Variations in geographic nomenclature

   Many people inside and outside Northern Ireland use other names for
   Northern Ireland, depending on their point of view:

   The most common names used are

Unionist/Loyalist

     * Ulster - to suggest that Northern Ireland has an older ancestry
       that predates its founding in 1921, dating back both to the
       Plantation of Ulster in the early 17th century and to the
       millennium-old province of Ulster, one of four provinces on the
       island of Ireland. The historic province of Ulster covers a greater
       landmass than Northern Ireland: six of its counties are in Northern
       Ireland, three in the Republic of Ireland.

     * The Province - to again link to the historic Irish province of
       Ulster, with its mythology. Also refers to the fact that NI is a
       province of the UK.

Nationalist/Republican

     * North of Ireland - to link Northern Ireland to the rest of the
       island, by describing it as being in the 'north of Ireland' and so
       by implication playing down Northern Ireland's links with Great
       Britain. (The northernmost point in Ireland, in County Donegal, is
       in fact in the Republic.)

     * The Six Counties - language used by republicans e.g. Sinn Féin,
       which avoids using the name given by the British-enacted Government
       of Ireland Act, 1920. (The Republic is similarly described as the
       Twenty-Six Counties.) Some of the users of these terms contend that
       using the official name of the region would imply acceptance of the
       legitimacy of the Government of Ireland Act.

Saved data entries:
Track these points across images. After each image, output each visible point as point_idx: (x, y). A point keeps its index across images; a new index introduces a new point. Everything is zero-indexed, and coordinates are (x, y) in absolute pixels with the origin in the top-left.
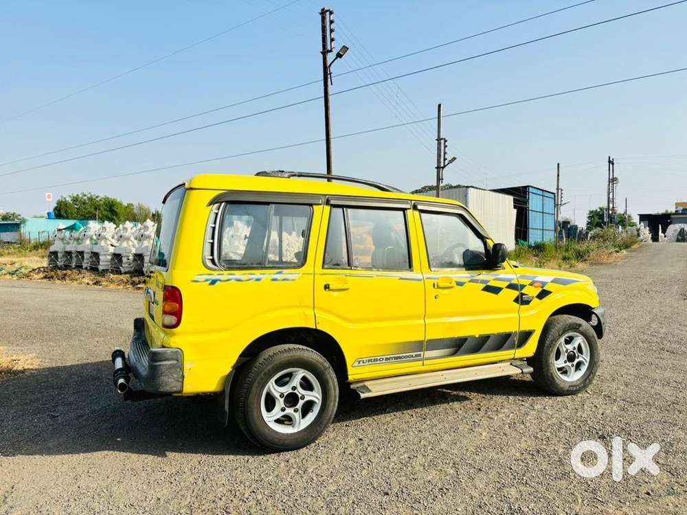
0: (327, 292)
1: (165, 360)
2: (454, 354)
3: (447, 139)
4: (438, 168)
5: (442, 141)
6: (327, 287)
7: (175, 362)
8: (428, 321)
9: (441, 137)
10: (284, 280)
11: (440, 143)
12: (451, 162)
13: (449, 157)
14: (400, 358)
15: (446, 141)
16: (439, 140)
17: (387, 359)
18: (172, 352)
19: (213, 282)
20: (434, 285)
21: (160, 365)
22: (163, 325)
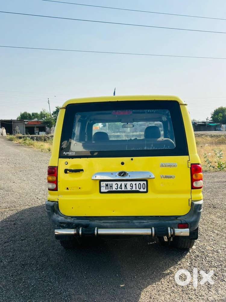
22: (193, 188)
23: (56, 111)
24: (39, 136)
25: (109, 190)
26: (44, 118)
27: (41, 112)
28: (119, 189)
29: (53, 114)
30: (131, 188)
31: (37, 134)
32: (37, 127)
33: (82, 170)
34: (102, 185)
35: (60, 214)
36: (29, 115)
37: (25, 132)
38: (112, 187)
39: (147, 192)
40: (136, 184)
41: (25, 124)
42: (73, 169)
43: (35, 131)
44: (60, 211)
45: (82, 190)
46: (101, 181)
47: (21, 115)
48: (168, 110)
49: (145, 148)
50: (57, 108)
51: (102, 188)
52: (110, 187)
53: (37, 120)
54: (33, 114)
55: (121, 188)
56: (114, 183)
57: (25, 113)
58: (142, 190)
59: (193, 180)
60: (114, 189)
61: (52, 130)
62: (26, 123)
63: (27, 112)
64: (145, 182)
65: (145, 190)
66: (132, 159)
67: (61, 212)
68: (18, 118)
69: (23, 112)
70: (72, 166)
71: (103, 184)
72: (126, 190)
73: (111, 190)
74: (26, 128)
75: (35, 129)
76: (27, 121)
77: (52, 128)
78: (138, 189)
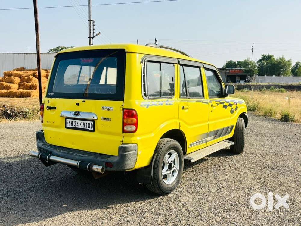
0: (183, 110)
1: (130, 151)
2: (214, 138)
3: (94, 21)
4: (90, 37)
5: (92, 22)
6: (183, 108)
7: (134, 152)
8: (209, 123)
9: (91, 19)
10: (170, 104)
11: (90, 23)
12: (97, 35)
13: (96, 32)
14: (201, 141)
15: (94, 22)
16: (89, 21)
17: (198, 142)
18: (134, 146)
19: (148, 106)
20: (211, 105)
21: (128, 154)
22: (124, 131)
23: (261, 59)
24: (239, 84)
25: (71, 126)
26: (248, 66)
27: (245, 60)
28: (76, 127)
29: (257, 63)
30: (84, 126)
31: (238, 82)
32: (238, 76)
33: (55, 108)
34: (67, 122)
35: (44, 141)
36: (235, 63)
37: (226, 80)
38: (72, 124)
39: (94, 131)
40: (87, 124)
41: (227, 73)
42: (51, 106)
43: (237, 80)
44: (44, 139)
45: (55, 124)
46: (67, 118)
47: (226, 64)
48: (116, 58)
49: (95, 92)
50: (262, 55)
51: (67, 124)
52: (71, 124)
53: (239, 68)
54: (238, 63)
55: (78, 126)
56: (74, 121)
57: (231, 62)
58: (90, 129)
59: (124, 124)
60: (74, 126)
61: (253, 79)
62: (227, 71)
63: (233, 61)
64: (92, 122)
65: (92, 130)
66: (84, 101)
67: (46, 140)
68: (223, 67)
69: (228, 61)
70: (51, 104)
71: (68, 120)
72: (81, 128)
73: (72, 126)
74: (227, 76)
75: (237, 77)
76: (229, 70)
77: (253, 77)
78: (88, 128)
...
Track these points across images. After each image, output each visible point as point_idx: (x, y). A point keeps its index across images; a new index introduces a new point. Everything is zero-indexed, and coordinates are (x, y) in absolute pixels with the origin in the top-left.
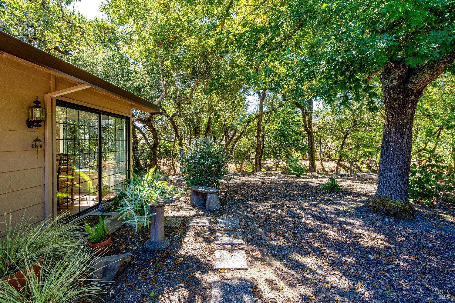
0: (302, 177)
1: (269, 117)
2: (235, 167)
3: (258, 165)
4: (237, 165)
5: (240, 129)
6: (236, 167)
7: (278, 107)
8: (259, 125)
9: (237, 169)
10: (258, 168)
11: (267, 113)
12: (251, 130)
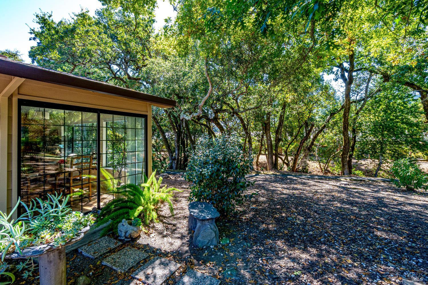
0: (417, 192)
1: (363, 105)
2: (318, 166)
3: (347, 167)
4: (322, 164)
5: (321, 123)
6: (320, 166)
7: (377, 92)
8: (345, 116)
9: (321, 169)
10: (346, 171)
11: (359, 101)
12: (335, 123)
---
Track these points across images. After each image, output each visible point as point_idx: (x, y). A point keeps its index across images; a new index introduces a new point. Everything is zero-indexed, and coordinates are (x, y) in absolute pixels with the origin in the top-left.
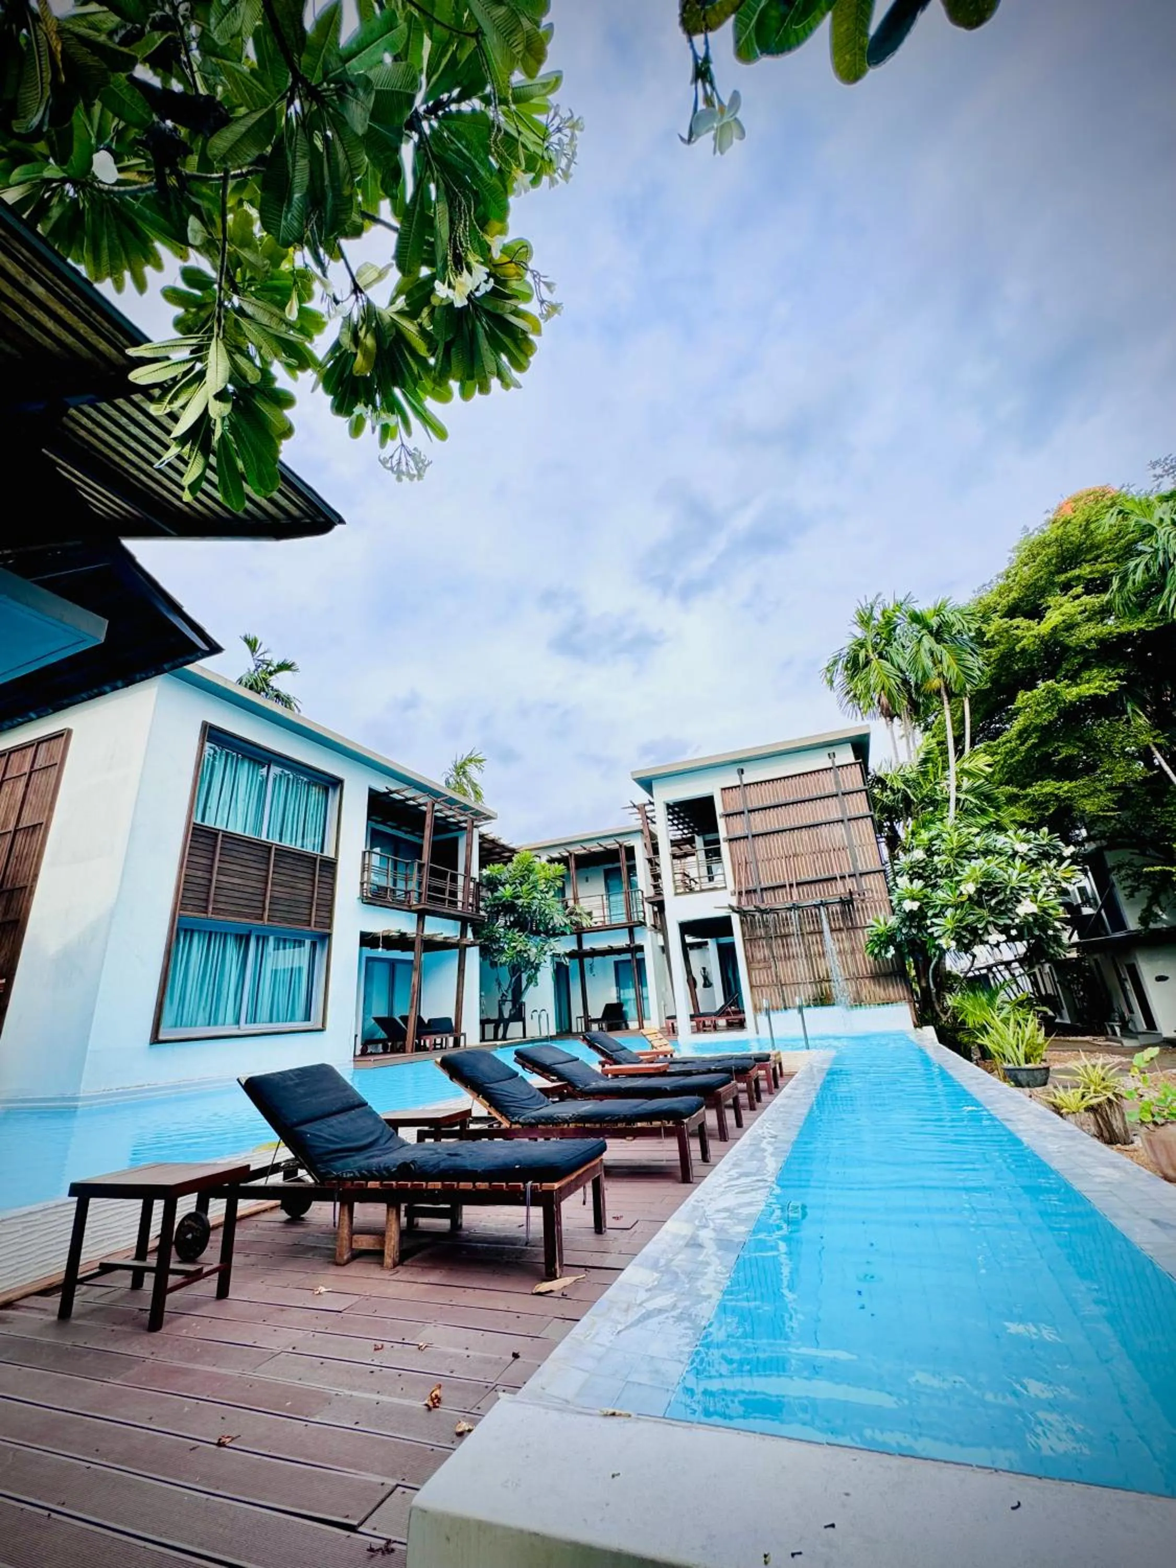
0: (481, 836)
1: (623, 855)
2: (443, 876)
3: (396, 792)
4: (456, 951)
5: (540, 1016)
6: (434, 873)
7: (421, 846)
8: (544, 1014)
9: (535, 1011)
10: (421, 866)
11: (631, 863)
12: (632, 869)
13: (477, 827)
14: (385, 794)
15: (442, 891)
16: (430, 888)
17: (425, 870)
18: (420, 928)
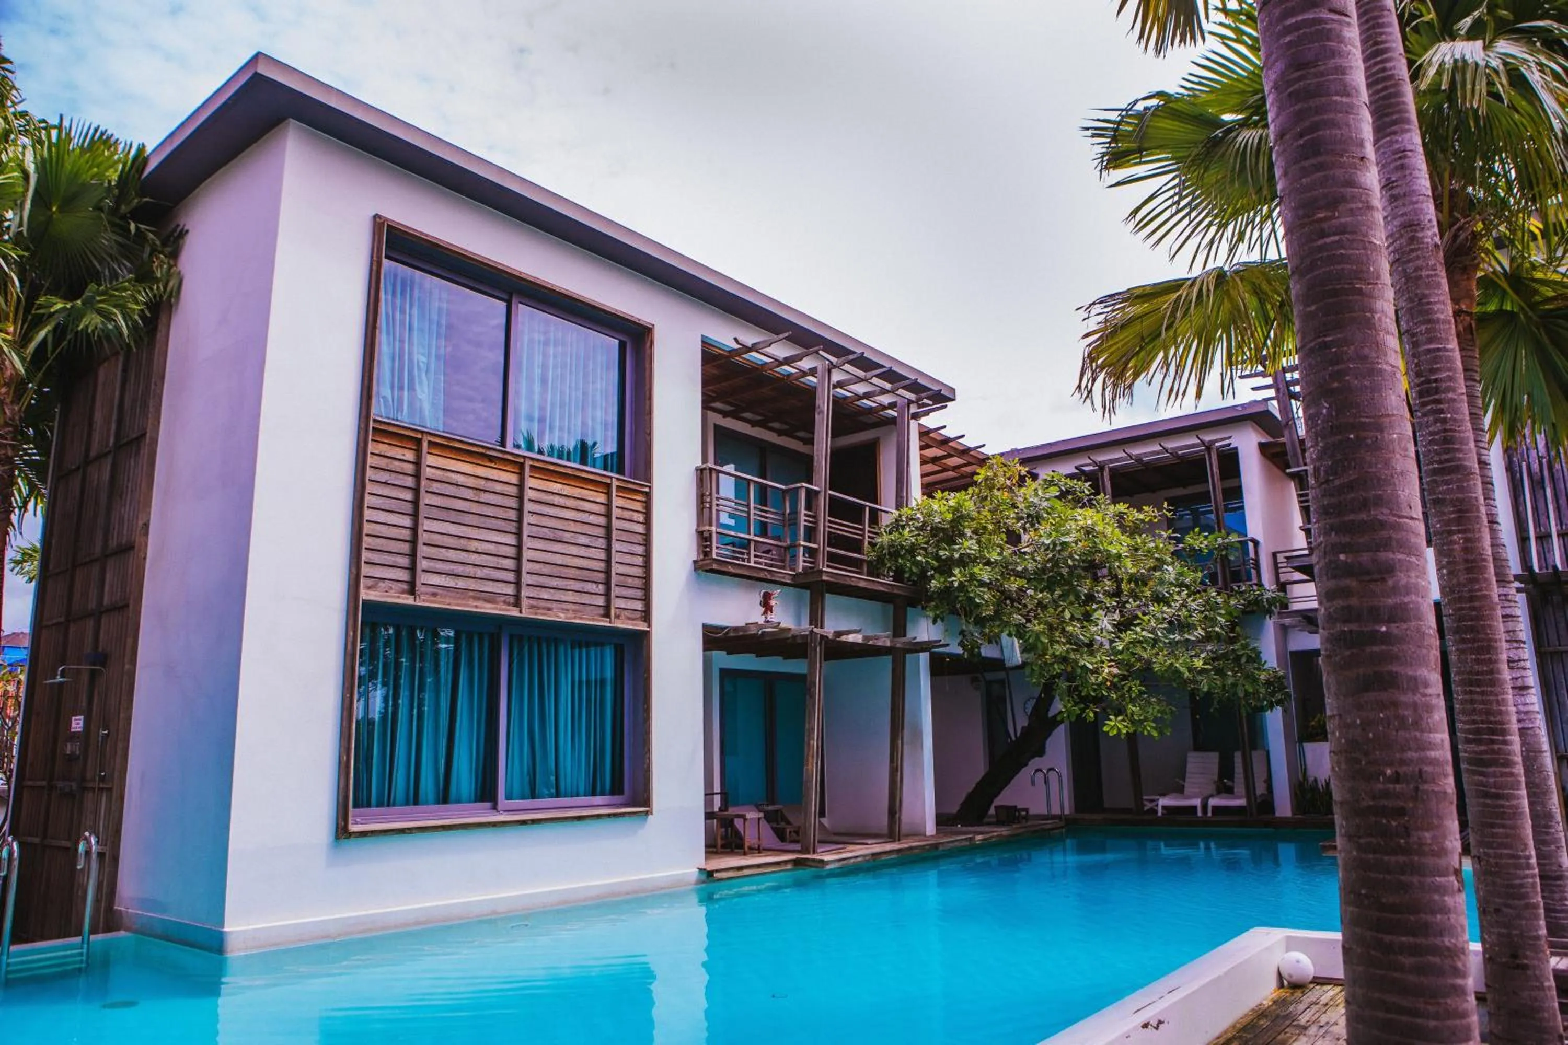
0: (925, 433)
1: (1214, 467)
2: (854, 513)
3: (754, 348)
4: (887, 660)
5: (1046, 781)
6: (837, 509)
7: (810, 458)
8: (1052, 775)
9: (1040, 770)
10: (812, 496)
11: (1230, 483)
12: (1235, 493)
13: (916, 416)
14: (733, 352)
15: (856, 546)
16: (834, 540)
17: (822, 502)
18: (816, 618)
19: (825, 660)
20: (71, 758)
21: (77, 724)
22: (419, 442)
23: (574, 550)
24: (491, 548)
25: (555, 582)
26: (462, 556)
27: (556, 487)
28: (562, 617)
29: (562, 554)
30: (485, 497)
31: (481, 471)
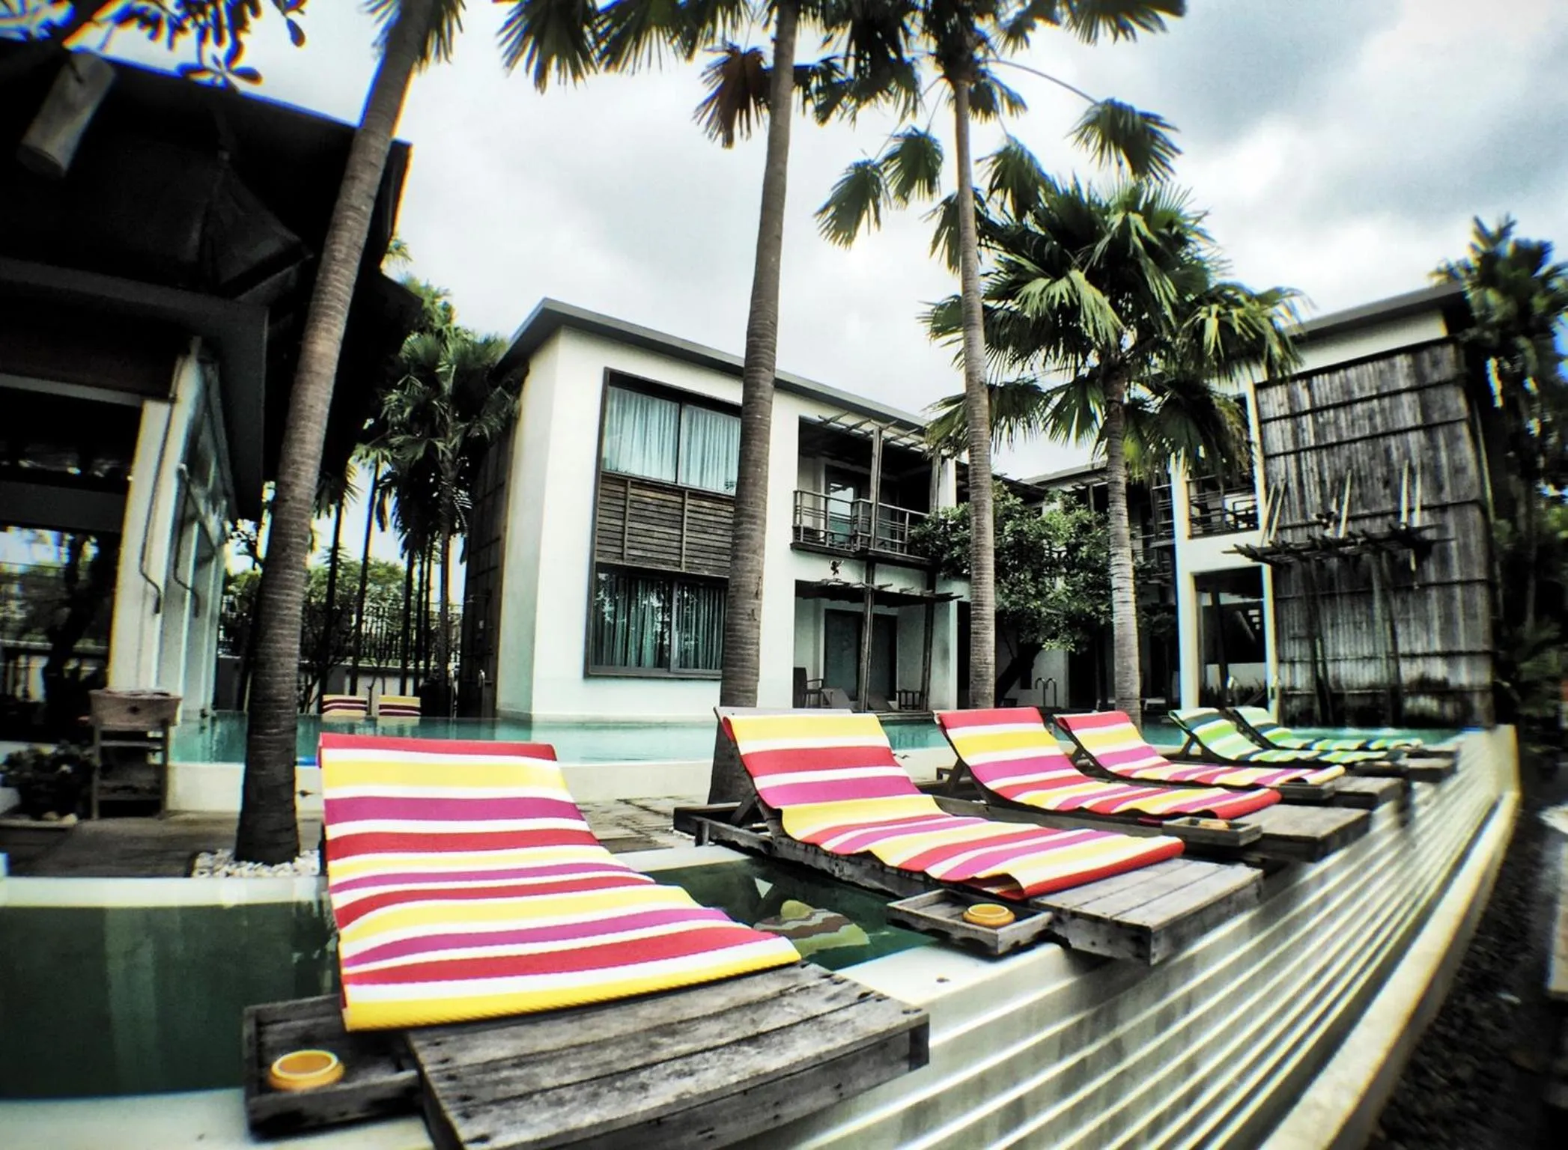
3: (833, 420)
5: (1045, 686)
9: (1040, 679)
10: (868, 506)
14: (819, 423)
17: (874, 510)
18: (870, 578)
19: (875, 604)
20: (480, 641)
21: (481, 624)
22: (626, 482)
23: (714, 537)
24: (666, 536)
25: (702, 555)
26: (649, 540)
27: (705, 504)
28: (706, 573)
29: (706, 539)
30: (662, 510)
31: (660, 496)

#### [EXERCISE PROMPT]
Decide whether each statement agrees with the passage on names for Northern Ireland, answering yes or no and quoting the words of the passage that decide it: (a) three counties of the historic province of Ulster are in the Republic of Ireland; (b) the northernmost point in Ireland lies within Northern Ireland; (c) the Republic is referred to as the Twenty-Six Counties.

#### [RESULT OF THIS TASK]
(a) Yes: "six of its counties are in Northern Ireland, three in the Republic of Ireland."
(b) No: "The northernmost point in Ireland, in County Donegal, is in fact in the Republic."
(c) Yes: "The Republic is similarly described as the Twenty-Six Counties."